In those beer-free halls of justice, Shelton says, “The handwriting was kind of on the wall.”
He left in 1988. A confused three years followed. Shelton went back to Micronesia, where he had been offered a job. When he got there, the job had gone to a Micronesian. In Manhattan he was a consultant—an Amherst alumni translation of unemployed. His brother Joel, also living in the city, and the first Shelton brother to cultivate an enlightened interest in beer, traveled to Belgium at this time. Joel’s traveler’s tales inspired Dan: a magical ale brewed by Jean-Pierre Cantillion in Brussels.
At Thanksgiving in 1991, Dan Shelton was just looking for a Belgian beer called Cantillon in NYC. He and Joel thought it would go great with turkey. But they couldn’t find it in any stores. “You’d have to become an importer,” a clerk in one store told them. So they did.
It sounds like the oldest story in the world. Boy loves beer. Boy can’t buy beer. Boy founds successful multinational beer importing enterprise.
Actually, Shelton recalls, it was more complex and less romantic. It was several years before he met the Cantillon brewers. In 1996 “I had to buy a whole lot of this really weird beer.” It was a sour cherry lambic, from Cantillon, and it was plenty: three years of production. “I used to lie awake worrying a lot at night in those days. I had spent $14,000 on 19 pallets of beer.” (Each pallet contains 72 cases of beer.) “I was mostly thinking,” Shelton confesses, “I’ll have all this great beer in the cellar.” But could he sell it?

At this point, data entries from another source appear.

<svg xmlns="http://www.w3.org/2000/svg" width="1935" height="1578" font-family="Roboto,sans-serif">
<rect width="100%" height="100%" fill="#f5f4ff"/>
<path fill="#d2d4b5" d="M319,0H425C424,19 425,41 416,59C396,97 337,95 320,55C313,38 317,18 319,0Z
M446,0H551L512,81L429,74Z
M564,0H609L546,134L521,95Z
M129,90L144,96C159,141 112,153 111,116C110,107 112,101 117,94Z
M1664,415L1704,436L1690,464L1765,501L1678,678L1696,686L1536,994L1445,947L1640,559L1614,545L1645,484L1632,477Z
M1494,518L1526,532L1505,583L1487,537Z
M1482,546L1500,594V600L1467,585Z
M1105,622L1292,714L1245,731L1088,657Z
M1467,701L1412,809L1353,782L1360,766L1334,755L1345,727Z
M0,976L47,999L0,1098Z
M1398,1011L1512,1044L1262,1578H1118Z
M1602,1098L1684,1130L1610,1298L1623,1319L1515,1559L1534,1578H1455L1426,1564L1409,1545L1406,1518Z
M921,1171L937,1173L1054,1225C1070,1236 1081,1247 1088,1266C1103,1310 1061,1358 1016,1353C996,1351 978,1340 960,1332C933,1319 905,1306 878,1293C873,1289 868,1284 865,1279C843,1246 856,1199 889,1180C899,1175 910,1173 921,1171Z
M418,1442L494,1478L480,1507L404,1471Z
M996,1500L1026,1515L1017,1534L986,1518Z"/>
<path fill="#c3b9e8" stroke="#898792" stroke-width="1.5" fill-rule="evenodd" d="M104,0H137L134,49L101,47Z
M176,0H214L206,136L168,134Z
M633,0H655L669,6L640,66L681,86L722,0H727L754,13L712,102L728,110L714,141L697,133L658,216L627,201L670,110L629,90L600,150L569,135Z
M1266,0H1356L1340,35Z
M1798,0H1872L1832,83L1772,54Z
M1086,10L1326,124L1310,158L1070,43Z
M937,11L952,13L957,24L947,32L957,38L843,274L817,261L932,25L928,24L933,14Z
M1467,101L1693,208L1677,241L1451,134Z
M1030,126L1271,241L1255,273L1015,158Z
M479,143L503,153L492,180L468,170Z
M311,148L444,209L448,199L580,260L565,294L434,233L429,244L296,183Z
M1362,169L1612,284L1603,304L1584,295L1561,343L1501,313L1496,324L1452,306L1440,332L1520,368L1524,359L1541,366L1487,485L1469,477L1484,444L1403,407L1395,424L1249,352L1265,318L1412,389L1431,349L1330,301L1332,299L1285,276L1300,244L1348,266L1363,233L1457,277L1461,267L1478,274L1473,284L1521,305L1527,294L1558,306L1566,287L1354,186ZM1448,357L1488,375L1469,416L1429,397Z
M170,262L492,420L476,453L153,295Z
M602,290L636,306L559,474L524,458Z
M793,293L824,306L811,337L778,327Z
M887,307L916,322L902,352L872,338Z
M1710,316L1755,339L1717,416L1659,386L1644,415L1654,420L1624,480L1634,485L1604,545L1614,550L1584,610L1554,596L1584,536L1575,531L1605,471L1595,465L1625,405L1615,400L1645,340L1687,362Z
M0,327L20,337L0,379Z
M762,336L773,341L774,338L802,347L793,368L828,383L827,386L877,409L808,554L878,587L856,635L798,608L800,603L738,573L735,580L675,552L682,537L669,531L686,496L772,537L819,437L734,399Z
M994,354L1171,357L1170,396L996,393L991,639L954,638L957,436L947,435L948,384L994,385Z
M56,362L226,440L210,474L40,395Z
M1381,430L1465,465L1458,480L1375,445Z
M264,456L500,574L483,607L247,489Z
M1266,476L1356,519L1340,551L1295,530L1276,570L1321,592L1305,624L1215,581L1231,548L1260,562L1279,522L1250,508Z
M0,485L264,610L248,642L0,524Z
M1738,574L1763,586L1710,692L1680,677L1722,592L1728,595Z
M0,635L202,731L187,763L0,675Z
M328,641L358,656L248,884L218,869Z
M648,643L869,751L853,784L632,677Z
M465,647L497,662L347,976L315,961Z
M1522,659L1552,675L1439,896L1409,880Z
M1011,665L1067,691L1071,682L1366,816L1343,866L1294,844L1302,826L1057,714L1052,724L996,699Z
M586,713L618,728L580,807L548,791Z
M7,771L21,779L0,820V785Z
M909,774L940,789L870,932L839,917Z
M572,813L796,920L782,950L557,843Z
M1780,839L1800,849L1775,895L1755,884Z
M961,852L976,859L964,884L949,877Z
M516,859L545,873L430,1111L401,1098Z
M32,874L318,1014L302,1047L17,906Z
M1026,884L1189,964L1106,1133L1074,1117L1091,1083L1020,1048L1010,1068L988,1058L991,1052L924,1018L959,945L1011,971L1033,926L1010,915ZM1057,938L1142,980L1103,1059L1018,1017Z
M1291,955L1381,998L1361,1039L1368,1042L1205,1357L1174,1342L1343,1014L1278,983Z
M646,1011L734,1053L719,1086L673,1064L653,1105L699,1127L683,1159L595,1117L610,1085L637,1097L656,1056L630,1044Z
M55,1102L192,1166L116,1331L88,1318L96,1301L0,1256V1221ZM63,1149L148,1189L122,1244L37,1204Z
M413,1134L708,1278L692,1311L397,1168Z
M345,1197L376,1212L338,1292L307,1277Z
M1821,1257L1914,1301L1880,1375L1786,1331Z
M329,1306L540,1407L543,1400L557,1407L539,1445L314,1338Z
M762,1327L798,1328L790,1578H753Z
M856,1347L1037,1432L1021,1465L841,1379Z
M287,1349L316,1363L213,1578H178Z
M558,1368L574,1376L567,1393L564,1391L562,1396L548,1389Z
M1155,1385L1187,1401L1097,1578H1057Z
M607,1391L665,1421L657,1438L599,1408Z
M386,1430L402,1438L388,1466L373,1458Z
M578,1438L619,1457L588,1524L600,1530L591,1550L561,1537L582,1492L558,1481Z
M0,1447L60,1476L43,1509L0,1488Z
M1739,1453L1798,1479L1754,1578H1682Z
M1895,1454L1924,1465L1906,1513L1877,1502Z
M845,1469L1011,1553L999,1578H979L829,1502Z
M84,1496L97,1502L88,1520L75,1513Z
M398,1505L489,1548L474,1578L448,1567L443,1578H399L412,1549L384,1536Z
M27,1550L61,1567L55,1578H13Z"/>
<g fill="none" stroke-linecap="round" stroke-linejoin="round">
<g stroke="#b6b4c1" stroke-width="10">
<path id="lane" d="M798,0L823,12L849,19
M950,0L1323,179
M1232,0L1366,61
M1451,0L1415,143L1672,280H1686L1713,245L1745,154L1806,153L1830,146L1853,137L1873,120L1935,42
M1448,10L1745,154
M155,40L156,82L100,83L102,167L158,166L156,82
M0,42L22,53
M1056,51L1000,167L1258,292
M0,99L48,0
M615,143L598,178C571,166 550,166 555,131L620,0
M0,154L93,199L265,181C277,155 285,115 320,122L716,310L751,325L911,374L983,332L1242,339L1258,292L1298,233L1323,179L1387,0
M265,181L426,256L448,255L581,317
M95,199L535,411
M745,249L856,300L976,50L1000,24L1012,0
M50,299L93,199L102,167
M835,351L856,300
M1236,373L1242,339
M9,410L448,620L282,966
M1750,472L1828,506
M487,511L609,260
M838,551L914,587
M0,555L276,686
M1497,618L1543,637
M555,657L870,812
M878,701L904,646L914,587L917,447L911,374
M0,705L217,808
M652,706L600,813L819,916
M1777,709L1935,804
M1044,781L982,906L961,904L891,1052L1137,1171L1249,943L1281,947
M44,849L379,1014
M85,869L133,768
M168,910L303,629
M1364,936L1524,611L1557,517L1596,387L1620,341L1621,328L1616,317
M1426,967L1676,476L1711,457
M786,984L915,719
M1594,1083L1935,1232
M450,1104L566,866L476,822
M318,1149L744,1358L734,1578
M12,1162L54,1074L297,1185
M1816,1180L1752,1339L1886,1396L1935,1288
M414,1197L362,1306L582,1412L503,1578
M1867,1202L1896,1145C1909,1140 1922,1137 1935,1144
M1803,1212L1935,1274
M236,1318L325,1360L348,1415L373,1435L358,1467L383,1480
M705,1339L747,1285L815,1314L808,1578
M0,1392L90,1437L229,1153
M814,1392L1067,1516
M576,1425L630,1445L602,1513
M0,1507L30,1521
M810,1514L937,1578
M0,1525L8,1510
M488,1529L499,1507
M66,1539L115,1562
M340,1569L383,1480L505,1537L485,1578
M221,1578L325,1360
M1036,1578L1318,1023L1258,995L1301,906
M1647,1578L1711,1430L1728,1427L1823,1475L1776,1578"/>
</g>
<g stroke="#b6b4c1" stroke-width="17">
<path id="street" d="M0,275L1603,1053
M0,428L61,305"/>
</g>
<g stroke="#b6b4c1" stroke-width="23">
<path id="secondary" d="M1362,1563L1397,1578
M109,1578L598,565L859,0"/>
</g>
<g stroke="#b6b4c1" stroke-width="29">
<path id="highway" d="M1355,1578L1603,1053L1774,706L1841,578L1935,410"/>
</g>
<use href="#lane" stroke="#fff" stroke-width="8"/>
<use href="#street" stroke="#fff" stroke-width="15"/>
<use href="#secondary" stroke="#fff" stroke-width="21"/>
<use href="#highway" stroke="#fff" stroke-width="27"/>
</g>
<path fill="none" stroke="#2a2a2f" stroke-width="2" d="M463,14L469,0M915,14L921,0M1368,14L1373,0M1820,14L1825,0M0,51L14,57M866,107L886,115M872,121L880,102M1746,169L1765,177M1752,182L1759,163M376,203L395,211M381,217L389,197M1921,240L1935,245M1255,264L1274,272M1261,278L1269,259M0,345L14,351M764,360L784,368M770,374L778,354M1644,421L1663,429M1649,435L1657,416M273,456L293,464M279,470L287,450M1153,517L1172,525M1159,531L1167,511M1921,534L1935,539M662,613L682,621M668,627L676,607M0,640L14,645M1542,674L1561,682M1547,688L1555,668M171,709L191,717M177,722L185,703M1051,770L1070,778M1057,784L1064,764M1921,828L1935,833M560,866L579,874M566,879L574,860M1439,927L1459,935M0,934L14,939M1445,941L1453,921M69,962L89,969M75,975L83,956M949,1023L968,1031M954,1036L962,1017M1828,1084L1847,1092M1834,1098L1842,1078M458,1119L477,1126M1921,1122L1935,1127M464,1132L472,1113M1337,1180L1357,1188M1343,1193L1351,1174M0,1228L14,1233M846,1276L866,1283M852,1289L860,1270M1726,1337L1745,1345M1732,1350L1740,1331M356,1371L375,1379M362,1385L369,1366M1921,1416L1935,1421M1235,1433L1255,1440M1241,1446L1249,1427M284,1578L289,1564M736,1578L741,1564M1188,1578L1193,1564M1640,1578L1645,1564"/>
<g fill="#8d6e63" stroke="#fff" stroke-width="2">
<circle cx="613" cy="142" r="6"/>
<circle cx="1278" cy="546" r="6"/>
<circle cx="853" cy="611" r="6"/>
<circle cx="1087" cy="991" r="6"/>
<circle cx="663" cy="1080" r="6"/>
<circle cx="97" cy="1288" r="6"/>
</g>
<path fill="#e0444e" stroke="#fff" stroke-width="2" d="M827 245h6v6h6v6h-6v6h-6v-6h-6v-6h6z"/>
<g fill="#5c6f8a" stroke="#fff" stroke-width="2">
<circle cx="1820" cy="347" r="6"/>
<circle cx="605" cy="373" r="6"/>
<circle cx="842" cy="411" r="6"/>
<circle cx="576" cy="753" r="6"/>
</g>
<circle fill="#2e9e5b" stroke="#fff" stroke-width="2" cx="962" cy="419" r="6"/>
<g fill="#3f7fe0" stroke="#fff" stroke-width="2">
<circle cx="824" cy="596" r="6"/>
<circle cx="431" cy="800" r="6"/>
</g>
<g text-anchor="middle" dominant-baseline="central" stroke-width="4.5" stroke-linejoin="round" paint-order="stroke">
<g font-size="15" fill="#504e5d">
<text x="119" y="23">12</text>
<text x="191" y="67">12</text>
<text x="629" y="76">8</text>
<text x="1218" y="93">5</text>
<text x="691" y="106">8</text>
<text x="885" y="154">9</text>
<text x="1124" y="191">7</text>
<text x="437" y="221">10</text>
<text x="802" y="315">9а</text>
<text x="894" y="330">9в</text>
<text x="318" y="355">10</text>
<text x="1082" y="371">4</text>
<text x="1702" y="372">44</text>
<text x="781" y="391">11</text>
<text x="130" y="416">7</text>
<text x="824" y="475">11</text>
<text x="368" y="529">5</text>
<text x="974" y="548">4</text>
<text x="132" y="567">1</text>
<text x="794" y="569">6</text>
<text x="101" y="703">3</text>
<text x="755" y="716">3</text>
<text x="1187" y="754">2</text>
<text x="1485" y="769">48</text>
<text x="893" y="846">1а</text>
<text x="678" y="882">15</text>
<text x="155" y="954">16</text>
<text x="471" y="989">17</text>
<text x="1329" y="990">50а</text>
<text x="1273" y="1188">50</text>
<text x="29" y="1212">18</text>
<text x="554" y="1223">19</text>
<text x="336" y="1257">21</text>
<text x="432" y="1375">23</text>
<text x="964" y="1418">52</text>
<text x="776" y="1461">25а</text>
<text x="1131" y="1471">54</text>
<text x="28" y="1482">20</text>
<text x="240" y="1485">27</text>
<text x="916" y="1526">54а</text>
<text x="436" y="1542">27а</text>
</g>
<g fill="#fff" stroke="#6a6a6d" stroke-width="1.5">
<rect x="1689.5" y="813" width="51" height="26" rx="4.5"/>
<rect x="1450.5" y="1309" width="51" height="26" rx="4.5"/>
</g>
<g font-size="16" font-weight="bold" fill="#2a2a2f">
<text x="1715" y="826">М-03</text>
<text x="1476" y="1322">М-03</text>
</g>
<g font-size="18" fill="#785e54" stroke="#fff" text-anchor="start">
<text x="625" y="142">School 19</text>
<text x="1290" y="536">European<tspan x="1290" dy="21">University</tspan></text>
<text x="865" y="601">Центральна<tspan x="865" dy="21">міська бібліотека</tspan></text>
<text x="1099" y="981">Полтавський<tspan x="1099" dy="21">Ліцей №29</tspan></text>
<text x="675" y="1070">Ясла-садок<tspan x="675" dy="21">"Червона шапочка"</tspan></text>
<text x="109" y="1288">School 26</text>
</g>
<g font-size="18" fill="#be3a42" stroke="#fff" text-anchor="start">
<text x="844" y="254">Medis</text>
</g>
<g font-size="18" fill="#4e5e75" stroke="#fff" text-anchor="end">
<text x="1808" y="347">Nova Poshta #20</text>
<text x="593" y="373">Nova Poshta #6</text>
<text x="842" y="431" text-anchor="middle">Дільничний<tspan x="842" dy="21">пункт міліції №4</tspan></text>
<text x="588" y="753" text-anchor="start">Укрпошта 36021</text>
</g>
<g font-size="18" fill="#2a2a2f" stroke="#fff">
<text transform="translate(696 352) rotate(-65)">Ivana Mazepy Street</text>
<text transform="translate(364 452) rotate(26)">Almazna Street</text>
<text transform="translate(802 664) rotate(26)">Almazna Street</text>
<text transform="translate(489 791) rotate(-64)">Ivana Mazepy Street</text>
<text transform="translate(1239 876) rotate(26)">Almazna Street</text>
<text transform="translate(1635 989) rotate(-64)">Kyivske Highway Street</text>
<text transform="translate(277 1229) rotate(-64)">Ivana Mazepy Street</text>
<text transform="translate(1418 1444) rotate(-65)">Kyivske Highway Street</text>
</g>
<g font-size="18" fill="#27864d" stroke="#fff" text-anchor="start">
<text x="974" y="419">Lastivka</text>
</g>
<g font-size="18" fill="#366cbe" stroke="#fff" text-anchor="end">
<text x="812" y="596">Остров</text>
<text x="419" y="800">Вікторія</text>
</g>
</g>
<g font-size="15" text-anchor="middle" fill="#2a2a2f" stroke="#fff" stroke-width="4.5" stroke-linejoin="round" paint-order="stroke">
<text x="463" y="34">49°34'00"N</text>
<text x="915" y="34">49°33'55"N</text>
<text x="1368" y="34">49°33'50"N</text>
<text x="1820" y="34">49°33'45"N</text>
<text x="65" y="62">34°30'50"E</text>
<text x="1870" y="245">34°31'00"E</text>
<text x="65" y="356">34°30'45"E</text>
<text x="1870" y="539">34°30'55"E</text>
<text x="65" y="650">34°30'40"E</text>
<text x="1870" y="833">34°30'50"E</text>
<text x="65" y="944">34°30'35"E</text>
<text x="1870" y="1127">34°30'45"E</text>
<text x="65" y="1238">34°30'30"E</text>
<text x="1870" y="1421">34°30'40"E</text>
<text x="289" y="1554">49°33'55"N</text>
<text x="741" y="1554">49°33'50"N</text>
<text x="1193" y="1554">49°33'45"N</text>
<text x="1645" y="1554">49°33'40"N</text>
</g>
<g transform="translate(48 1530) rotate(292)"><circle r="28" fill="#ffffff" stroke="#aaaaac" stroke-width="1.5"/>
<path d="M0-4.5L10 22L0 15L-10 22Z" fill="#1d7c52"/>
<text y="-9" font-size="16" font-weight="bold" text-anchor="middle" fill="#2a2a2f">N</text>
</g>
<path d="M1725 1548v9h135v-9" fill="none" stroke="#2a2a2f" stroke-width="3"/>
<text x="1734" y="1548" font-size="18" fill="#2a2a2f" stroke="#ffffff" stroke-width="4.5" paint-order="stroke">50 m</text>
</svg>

He sold most of it, and bought more. Shelton grew up in a family in which it was thought that the pursuit of money has always been the root of all evil. He’s taught himself the business, but insists he and his brothers do this because they like “driving around Belgium visiting breweries asking, ‘Is this good beer?’ That’s our philosophy.” Imported beer is a “hot” market now, but Shelton advises buyers to beware. “They’re importing just about anything that could be called beer” from Belgium, he warns.
A dark cloud looms, despite the noted healthful qualities of beer. “My doctor has told me I have to quit drinking.” It seems that Shelton suffers from apnea, a temporary cessation of breathing—usually harmless, unless it happens at night, and, well, you’ve had a couple of beers.
“But maybe I could drink only in afternoon,” Shelton muses.